Take the material below and output exactly the run of lines from the one containing "Clear a stray" down to the one containing "drag(526, 373, 566, 424)", with both included.

- [GIVEN RECORDS]:
________________________

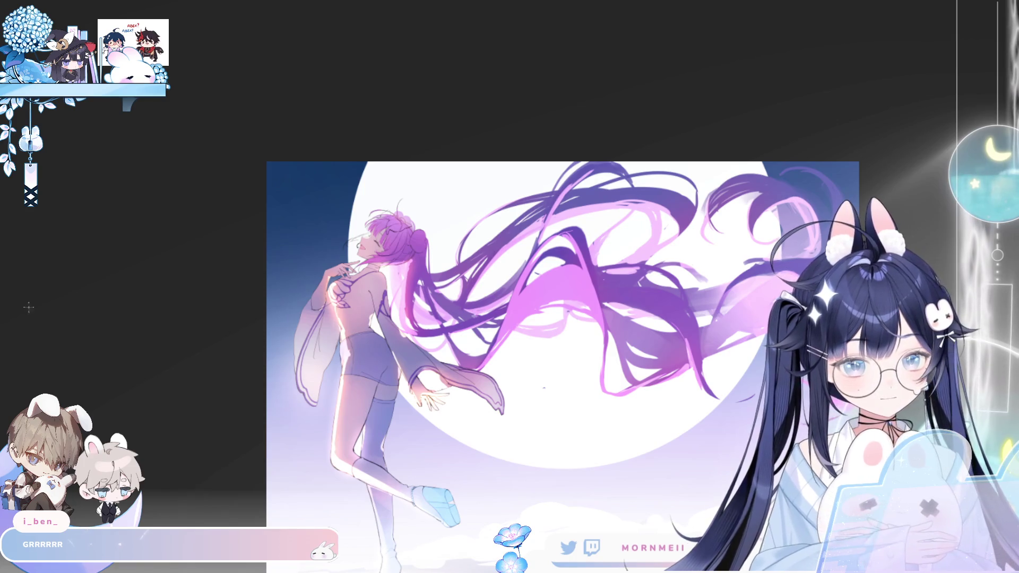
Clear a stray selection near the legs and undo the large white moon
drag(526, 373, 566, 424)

________________________

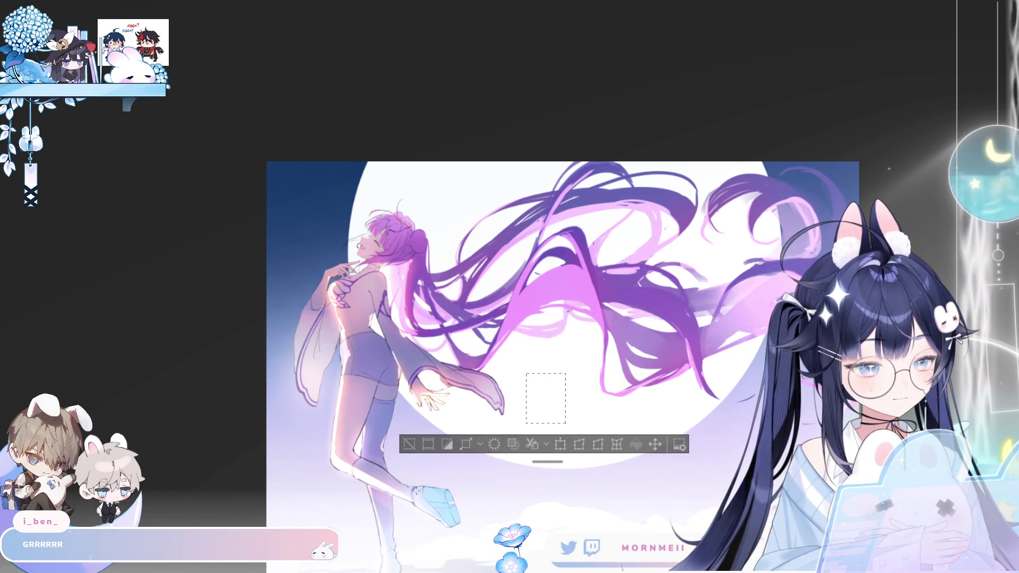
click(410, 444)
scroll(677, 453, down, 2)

________________________

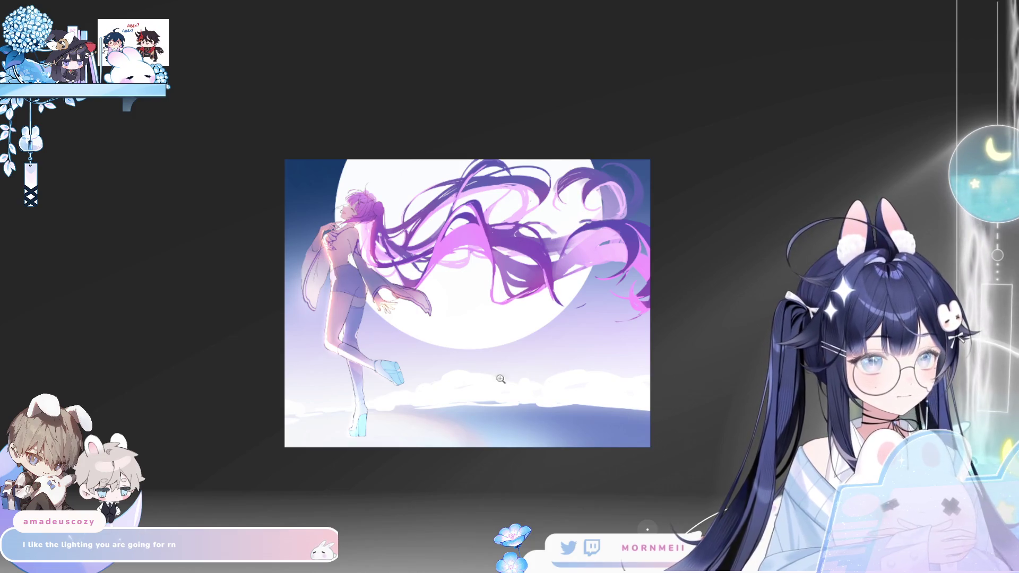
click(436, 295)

________________________

- [RESPONSE AREA]:
Clear a stray selection near the legs and undo the large white moon
drag(526, 373, 566, 424)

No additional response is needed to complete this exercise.